A small wooden structure made to look large in a forest through perspective
  • Written byAndreas Lang, Course Leader: M ARCH: Architecture, Central Saint Martins
A small wooden structure made to look large in a forest through perspective
Antoina Maisch, 2022 M ARCH: Architecture, Central Saint Martins, UAL | Photograph: Antoina Maisch

Learning from the forest

Forest School uses the forest as a tool to explore the climate and ecological emergency. The programme is led through a series of events, projects, and partnerships. There are many myths that anchor forests deep in our cultural psyches. Yet the communities that guardian forests globally, continue to be marginalised.

As many forests burn across the globe, there is a hope they may hold answers and solutions. Possible solutions range from using forests for carbon offsetting, to more empathic approaches. Solutions that see forests as intelligent interdependent ecosystems, embodying deep thinking.
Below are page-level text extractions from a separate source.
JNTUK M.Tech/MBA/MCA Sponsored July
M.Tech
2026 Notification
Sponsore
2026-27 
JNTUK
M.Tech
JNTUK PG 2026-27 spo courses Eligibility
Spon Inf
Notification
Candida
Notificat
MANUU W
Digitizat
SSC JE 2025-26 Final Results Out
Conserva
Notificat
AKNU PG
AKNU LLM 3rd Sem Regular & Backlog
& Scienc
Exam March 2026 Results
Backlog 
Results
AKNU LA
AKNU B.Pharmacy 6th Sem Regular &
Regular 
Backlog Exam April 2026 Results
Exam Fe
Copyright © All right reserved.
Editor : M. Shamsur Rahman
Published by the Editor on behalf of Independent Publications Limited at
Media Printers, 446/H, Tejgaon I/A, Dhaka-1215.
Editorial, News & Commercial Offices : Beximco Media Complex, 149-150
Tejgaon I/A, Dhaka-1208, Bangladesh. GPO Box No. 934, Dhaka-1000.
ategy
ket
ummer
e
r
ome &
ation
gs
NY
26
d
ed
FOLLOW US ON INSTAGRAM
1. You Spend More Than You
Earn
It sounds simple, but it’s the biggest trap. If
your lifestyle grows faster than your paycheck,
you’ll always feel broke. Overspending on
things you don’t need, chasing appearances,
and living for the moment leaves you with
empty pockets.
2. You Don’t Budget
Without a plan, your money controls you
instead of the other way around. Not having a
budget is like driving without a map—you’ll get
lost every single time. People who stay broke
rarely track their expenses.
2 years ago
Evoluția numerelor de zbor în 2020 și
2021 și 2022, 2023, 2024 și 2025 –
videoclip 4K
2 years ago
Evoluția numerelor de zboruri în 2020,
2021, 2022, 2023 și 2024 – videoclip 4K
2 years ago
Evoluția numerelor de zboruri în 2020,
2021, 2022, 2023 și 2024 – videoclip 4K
Forest School hosted a series of lunchtime talks devised by a team at Central Saint Martins (CSM). The talks brought together; Forestry England, White Arkiteker, Colombian forest networks, UAL staff and students. They were attended by over 500 people.

Forest School was integrated into the curriculum on CSM’s M ARCH: Architecture. Associate Lecturers Paloma Gormley and Summer Islam are leading Constructive Land – a year-long research project in partnership with Forestry England. The project investigates and tests the production and application of new biobased materials drawn from “unproductive” woodland material. Students from the course designed and built an experimental timber structure, in Summer 2022. The structure facilitated teaching and community engagement within woodlands.

Forest School is being used as a case study to imagine what a forest-based satellite campus for CSM could look like. The journeys taken into the forest are helping the discovery, learning and ways we can re-form, not only the practice of art and design, but the ways in which we live together within wider planetary systems.